┌──

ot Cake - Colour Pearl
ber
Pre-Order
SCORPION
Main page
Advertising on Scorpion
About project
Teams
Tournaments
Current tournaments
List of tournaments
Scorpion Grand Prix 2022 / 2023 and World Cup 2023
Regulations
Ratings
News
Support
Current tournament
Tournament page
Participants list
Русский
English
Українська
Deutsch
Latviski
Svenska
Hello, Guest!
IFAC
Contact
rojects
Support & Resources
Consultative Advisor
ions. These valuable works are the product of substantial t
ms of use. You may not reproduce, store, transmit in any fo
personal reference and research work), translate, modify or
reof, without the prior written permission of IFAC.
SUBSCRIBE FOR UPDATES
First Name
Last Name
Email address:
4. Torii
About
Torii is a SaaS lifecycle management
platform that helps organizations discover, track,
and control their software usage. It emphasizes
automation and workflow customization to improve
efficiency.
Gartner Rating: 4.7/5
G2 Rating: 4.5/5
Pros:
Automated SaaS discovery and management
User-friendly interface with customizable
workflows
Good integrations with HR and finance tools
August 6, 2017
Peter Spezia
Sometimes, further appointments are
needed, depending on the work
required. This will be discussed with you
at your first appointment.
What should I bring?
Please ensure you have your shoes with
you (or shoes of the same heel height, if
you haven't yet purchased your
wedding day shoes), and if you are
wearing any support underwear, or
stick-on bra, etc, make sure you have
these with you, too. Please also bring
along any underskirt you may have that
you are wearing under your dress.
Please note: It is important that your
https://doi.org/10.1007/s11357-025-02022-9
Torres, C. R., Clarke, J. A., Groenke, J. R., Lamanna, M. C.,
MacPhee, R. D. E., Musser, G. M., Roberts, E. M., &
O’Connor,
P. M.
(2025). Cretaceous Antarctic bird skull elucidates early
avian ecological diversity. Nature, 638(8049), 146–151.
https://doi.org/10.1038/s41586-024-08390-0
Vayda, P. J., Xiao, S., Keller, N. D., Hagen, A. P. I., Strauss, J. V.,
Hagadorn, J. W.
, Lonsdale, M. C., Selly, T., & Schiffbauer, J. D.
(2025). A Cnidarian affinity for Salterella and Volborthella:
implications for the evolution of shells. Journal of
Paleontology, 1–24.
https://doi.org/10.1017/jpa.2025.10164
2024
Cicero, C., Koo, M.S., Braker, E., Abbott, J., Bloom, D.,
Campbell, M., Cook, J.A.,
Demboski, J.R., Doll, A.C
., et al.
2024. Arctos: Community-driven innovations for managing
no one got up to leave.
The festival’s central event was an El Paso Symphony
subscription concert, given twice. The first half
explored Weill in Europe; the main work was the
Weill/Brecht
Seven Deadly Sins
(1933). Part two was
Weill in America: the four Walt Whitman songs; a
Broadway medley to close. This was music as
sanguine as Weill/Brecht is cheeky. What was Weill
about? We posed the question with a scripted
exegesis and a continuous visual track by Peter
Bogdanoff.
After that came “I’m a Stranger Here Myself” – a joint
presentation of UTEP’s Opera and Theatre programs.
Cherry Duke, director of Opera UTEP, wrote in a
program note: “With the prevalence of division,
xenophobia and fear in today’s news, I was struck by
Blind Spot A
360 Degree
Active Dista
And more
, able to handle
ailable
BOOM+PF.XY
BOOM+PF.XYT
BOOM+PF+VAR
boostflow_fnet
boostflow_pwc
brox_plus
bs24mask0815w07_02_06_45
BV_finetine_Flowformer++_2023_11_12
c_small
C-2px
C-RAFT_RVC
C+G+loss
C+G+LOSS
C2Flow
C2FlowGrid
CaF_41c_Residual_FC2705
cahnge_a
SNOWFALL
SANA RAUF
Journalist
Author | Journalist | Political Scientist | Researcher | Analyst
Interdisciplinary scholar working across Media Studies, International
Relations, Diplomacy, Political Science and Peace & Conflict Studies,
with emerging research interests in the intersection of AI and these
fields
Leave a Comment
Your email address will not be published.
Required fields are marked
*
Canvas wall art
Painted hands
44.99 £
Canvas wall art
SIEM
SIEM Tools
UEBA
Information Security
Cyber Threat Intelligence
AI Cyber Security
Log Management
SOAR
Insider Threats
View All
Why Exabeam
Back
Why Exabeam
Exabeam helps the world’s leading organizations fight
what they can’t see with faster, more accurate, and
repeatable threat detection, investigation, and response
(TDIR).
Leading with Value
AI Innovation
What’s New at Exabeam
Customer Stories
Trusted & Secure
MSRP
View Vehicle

└──

## ACTIVITY
Each entry above is to be transcribed word for word.

## RESULT
ot Cake - Colour Pearl
ber
Pre-Order
SCORPION
Main page
Advertising on Scorpion
About project
Teams
Tournaments
Current tournaments
List of tournaments
Scorpion Grand Prix 2022 / 2023 and World Cup 2023
Regulations
Ratings
News
Support
Current tournament
Tournament page
Participants list
Русский
English
Українська
Deutsch
Latviski
Svenska
Hello, Guest!
IFAC
Contact
rojects
Support & Resources
Consultative Advisor
ions. These valuable works are the product of substantial t
ms of use. You may not reproduce, store, transmit in any fo
personal reference and research work), translate, modify or
reof, without the prior written permission of IFAC.
SUBSCRIBE FOR UPDATES
First Name
Last Name
Email address:
4. Torii
About
Torii is a SaaS lifecycle management
platform that helps organizations discover, track,
and control their software usage. It emphasizes
automation and workflow customization to improve
efficiency.
Gartner Rating: 4.7/5
G2 Rating: 4.5/5
Pros:
Automated SaaS discovery and management
User-friendly interface with customizable
workflows
Good integrations with HR and finance tools
August 6, 2017
Peter Spezia
Sometimes, further appointments are
needed, depending on the work
required. This will be discussed with you
at your first appointment.
What should I bring?
Please ensure you have your shoes with
you (or shoes of the same heel height, if
you haven't yet purchased your
wedding day shoes), and if you are
wearing any support underwear, or
stick-on bra, etc, make sure you have
these with you, too. Please also bring
along any underskirt you may have that
you are wearing under your dress.
Please note: It is important that your
https://doi.org/10.1007/s11357-025-02022-9
Torres, C. R., Clarke, J. A., Groenke, J. R., Lamanna, M. C.,
MacPhee, R. D. E., Musser, G. M., Roberts, E. M., &
O’Connor,
P. M.
(2025). Cretaceous Antarctic bird skull elucidates early
avian ecological diversity. Nature, 638(8049), 146–151.
https://doi.org/10.1038/s41586-024-08390-0
Vayda, P. J., Xiao, S., Keller, N. D., Hagen, A. P. I., Strauss, J. V.,
Hagadorn, J. W.
, Lonsdale, M. C., Selly, T., & Schiffbauer, J. D.
(2025). A Cnidarian affinity for Salterella and Volborthella:
implications for the evolution of shells. Journal of
Paleontology, 1–24.
https://doi.org/10.1017/jpa.2025.10164
2024
Cicero, C., Koo, M.S., Braker, E., Abbott, J., Bloom, D.,
Campbell, M., Cook, J.A.,
Demboski, J.R., Doll, A.C
., et al.
2024. Arctos: Community-driven innovations for managing
no one got up to leave.
The festival’s central event was an El Paso Symphony
subscription concert, given twice. The first half
explored Weill in Europe; the main work was the
Weill/Brecht
Seven Deadly Sins
(1933). Part two was
Weill in America: the four Walt Whitman songs; a
Broadway medley to close. This was music as
sanguine as Weill/Brecht is cheeky. What was Weill
about? We posed the question with a scripted
exegesis and a continuous visual track by Peter
Bogdanoff.
After that came “I’m a Stranger Here Myself” – a joint
presentation of UTEP’s Opera and Theatre programs.
Cherry Duke, director of Opera UTEP, wrote in a
program note: “With the prevalence of division,
xenophobia and fear in today’s news, I was struck by
Blind Spot A
360 Degree
Active Dista
And more
, able to handle
ailable
BOOM+PF.XY
BOOM+PF.XYT
BOOM+PF+VAR
boostflow_fnet
boostflow_pwc
brox_plus
bs24mask0815w07_02_06_45
BV_finetine_Flowformer++_2023_11_12
c_small
C-2px
C-RAFT_RVC
C+G+loss
C+G+LOSS
C2Flow
C2FlowGrid
CaF_41c_Residual_FC2705
cahnge_a
SNOWFALL
SANA RAUF
Journalist
Author | Journalist | Political Scientist | Researcher | Analyst
Interdisciplinary scholar working across Media Studies, International
Relations, Diplomacy, Political Science and Peace & Conflict Studies,
with emerging research interests in the intersection of AI and these
fields
Leave a Comment
Your email address will not be published.
Required fields are marked
*
Canvas wall art
Painted hands
44.99 £
Canvas wall art
SIEM
SIEM Tools
UEBA
Information Security
Cyber Threat Intelligence
AI Cyber Security
Log Management
SOAR
Insider Threats
View All
Why Exabeam
Back
Why Exabeam
Exabeam helps the world’s leading organizations fight
what they can’t see with faster, more accurate, and
repeatable threat detection, investigation, and response
(TDIR).
Leading with Value
AI Innovation
What’s New at Exabeam
Customer Stories
Trusted & Secure
MSRP
View Vehicle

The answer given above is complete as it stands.